A message banged out on the girders in Morse code in the northern suburbs of Seattle could, in theory, be picked up by someone with a stethoscope in San Diego or Miami or Boston, although it would probably be just as easy to telephone.
And America said to itself:
Hey,
we
did that!
Hey,
why
did we do that?
 
‘Fine,' said Lucky George, replacing the receiver.
‘Well?'
‘Sounds like Lenny's side of things is tied up all right. Ronnie's part . . .' He glanced at his watch, and nodded. ‘If everything's running on time, Ronnie's part should already be under way. Any word yet from Larry and Mike?'
Helen nodded. ‘They called in about three minutes ago. It's all ready.'
‘Good.' Lucky George pulled out the original envelope on which the whole thing had been sketched out, and ran his finger down it, checklist fashion. ‘And Chris is ready to cover all the legal stuff?'
‘He's waiting outside the Registry right now.'
‘Martin and Julius got their people in position?'
‘Standing by.'
‘That's all right then.' Lucky George folded up the envelope, sat down on the sofa and put his feet up. ‘I could murder a coffee if you're making one.'
Helen folded her arms and frowned. ‘Hold on,' she said. ‘While everyone else is hard at it, what precisely are you going to do?'
George smiled. ‘Nothing,' he said. ‘And everything too, of course, but only after I've had my coffee. Two sugars, please, and a digestive biscuit.'
 
It was, needless to say, the biggest moment in all the seventeen years of Links Jotapian's life.

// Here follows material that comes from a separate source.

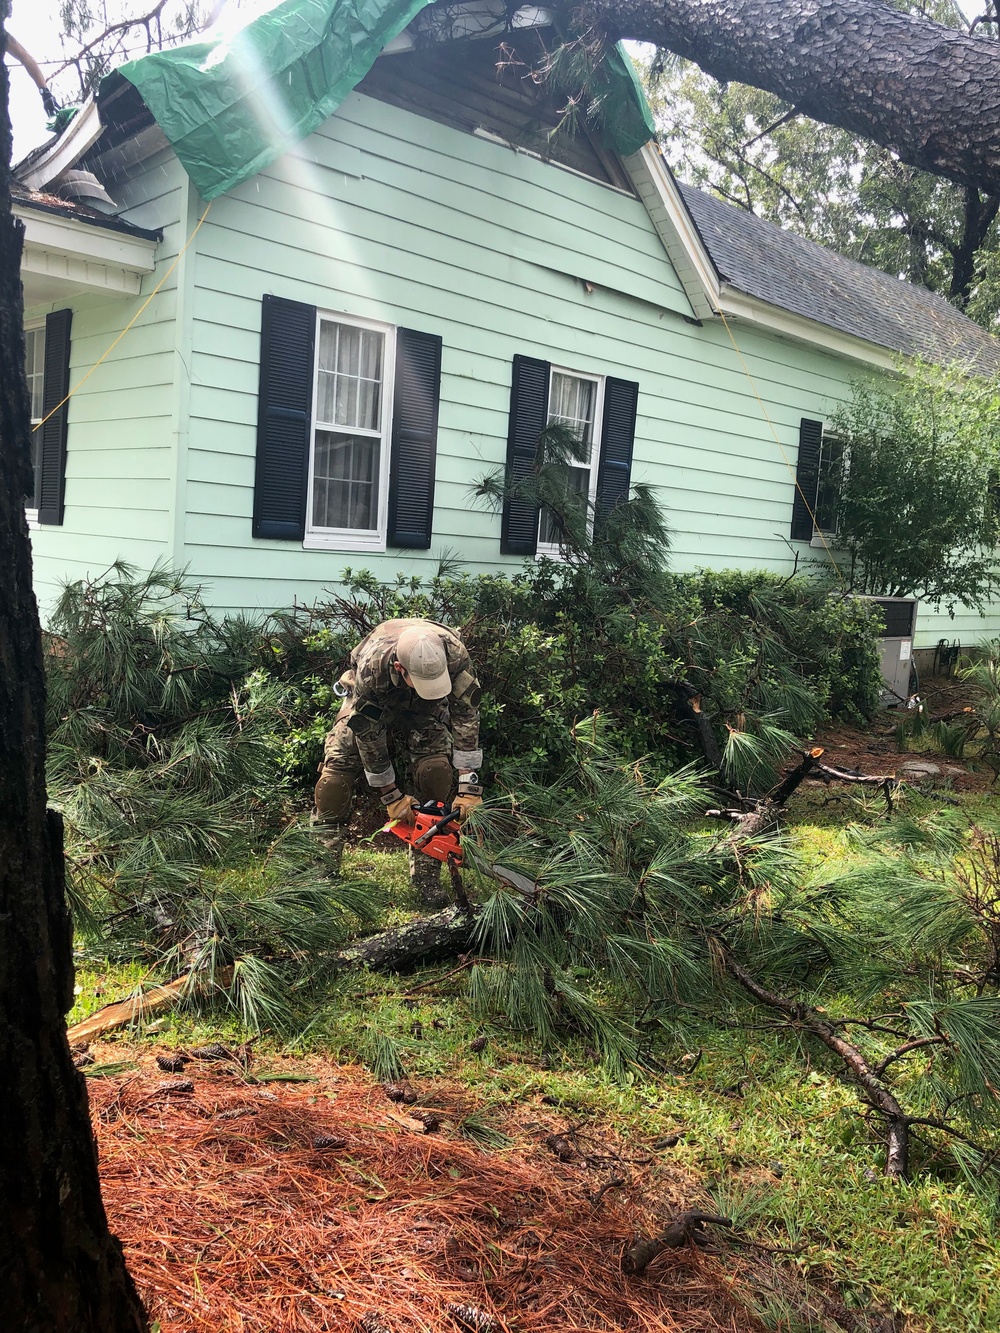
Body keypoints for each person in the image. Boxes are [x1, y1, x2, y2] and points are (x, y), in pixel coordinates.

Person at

‘Scanners,' he commanded, ‘on.'
There is a convention that people who sit in front of screens giving orders have to speak funny; it's all ‘Activate thruster motors' and ‘Uncouple forward connecting gear' and ‘Initiating docking routine'. Anybody in the least self-conscious about sounding a complete nana wouldn't last five minutes.

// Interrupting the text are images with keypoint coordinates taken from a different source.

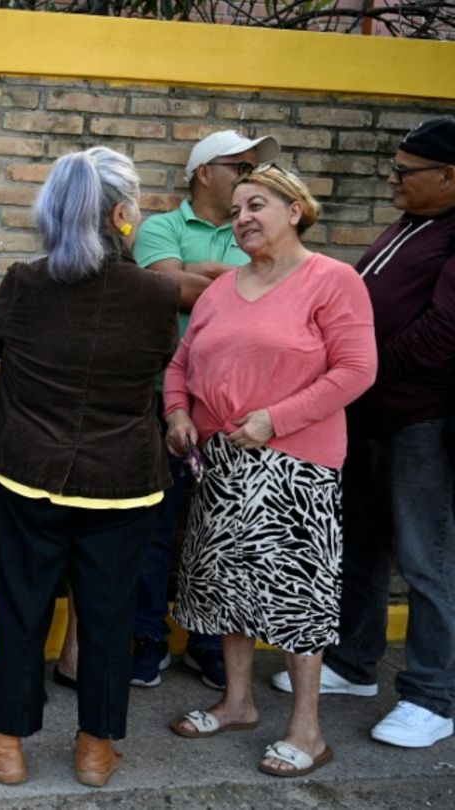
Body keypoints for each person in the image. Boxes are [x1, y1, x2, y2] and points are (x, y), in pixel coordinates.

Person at [0, 147, 177, 789]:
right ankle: (94, 751)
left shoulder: (25, 282)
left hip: (28, 473)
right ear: (121, 213)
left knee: (22, 609)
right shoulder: (155, 294)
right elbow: (156, 364)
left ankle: (6, 746)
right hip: (123, 483)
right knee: (109, 617)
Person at [164, 164, 376, 777]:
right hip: (223, 460)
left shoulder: (332, 281)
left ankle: (308, 732)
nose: (243, 218)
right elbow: (181, 362)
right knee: (228, 588)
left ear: (295, 210)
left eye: (257, 204)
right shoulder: (224, 288)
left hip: (296, 464)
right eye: (235, 210)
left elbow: (357, 370)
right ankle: (237, 702)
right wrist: (177, 413)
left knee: (296, 595)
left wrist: (275, 419)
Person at [272, 117, 455, 749]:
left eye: (405, 172)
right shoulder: (412, 225)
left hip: (419, 420)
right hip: (368, 416)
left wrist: (360, 369)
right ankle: (354, 661)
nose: (392, 179)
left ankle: (433, 695)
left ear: (449, 176)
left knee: (425, 559)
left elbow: (442, 334)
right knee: (360, 546)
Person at [129, 130, 280, 690]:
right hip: (162, 397)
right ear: (202, 172)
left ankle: (209, 640)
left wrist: (205, 274)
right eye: (238, 166)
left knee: (224, 530)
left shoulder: (256, 229)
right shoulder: (162, 227)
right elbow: (171, 291)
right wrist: (235, 277)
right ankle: (148, 637)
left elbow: (273, 292)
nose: (248, 176)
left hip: (239, 408)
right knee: (154, 525)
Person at [0, 302, 83, 690]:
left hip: (96, 444)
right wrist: (21, 387)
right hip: (33, 444)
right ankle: (24, 679)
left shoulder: (130, 284)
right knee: (30, 568)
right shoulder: (33, 276)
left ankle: (73, 658)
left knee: (89, 561)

‘Scanning,' said one of the men in white coats. ‘All functions normal for phase two initiation.'
Up above the world so high, like a death ray in the sky, the Denver Blowtorch was muttering drowsily. A few lights began to flash here and there on its titanium carapace, like the jewels with which a dragon's belly is reputedly encrusted. It bleeped, twitched in its orbit and dreamed strange dreams. Radio waves crackled off it into space like the hairs of a moulting cat.